▸ **Kısa Problem 1**: Satırların başından "text_box [465, 511, 601, 557]" ifadesini içeren satıra kadar uzanan kısmı, iki uç da dahil olmak üzere JSON dizgi listesi olarak ifade edin. Her satır ayrı bir dizgi olsun, boş satırlar alınmasın.

▸ **Alıntı Metin**:
Miley'i kim delirtti?
Çok değil beş sene öncesine kadar folk şarkıcısı babası Billy Ray Cyrus ile sahneye çıkıp “Oovv oovv çekilin yoldan vahşi batıdan geliyorlar. Amerikanlar eskidi bunlar Turkish kovboylar” tadında şarkılar söyleyip gitar çalan Miley, seks sembolü olma işini abartıp artık porno starlığa oynuyor. Yeni single’ı ‘Dooo It!’ ile sonunda güzel bir şarkıya imza atmış olmasını kutluyorum ama klip boyu ağzına akıttığı sıvılar ile anlatmak istediği mesajı biraz abarttığını düşünüyorum. Dünya gençliği elden gidiyor triplerine girmeyeceğim de, fazla seksilik itici oluyor işte. Her yere uzattığı o dilinden fenalık geldi Miley’nin.
Bond’un gay açılımı
Yeni Bond filmi ‘Spectre’nin tema şarkısını yapacağını duyuran Sam Smith, bir şekilde ortadaki tartışmaya da tuz biber ekmiş oldu. ‘Spectre’nin başrolünde yine Daniel Craig var ama bir sonraki Bond’un kim olacağı tartışma halinde. Bilirkişi sinema yazarları yeni Bond’un bir kadın olabileceği ihtimali üzerine kafa patlatırken şimdiden belli olan tek bir gerçek var ki kraliçenin en güvendiği ajanı asla bir gay olamaz! Bu gereksiz açıklamayı yapan film endüstrisi tepkiyi çekince bu sefer aktivist Sam Smith’e filmin şarkısını söyletip puan almaya çalışıyor. Bence mahsuru yok, Sam Smith ne söylese dinlerim. Adele iki sene önce yaptığı şarkı ile Oscar’ı kucaklamıştı. Darısı Sam Smith’in başına.

▸ **Listelenen Satırlar**:
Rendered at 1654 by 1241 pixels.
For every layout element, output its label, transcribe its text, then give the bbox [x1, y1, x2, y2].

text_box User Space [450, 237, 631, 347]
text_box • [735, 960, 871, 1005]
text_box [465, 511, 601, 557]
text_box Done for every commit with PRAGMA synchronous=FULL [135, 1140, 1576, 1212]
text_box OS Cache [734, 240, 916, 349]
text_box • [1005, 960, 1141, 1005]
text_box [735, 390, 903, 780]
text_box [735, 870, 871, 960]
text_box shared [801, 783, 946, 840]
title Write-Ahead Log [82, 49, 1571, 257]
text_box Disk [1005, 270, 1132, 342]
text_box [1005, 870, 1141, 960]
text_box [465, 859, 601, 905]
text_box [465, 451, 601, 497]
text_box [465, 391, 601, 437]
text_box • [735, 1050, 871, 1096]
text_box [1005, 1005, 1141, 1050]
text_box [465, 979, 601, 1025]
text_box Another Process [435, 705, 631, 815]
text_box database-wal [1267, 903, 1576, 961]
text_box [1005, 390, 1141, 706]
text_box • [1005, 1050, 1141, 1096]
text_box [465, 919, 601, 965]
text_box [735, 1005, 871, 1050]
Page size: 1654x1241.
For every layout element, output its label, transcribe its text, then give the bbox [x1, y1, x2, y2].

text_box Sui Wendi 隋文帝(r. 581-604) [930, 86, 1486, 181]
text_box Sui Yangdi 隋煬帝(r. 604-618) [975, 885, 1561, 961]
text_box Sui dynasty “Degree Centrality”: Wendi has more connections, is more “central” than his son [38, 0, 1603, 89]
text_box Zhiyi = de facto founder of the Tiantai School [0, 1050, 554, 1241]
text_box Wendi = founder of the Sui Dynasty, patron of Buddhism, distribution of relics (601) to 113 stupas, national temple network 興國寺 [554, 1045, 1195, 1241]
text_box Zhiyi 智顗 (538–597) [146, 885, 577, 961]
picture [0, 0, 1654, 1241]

▸ **Kısa Problem 2**: Alıntı metne göre Sam Smith hangi şarkıyı yapacağını duyurmuştur?

▸ **Sonuç 1**:
[
  "Rendered at 1654 by 1241 pixels.",
  "For every layout element, output its label, transcribe its text, then give the bbox [x1, y1, x2, y2].",
  "text_box User Space [450, 237, 631, 347]",
  "text_box • [735, 960, 871, 1005]",
  "text_box [465, 511, 601, 557]"
]

▸ **Sonuç 2**: Yeni Bond filmi 'Spectre'nin tema şarkısını.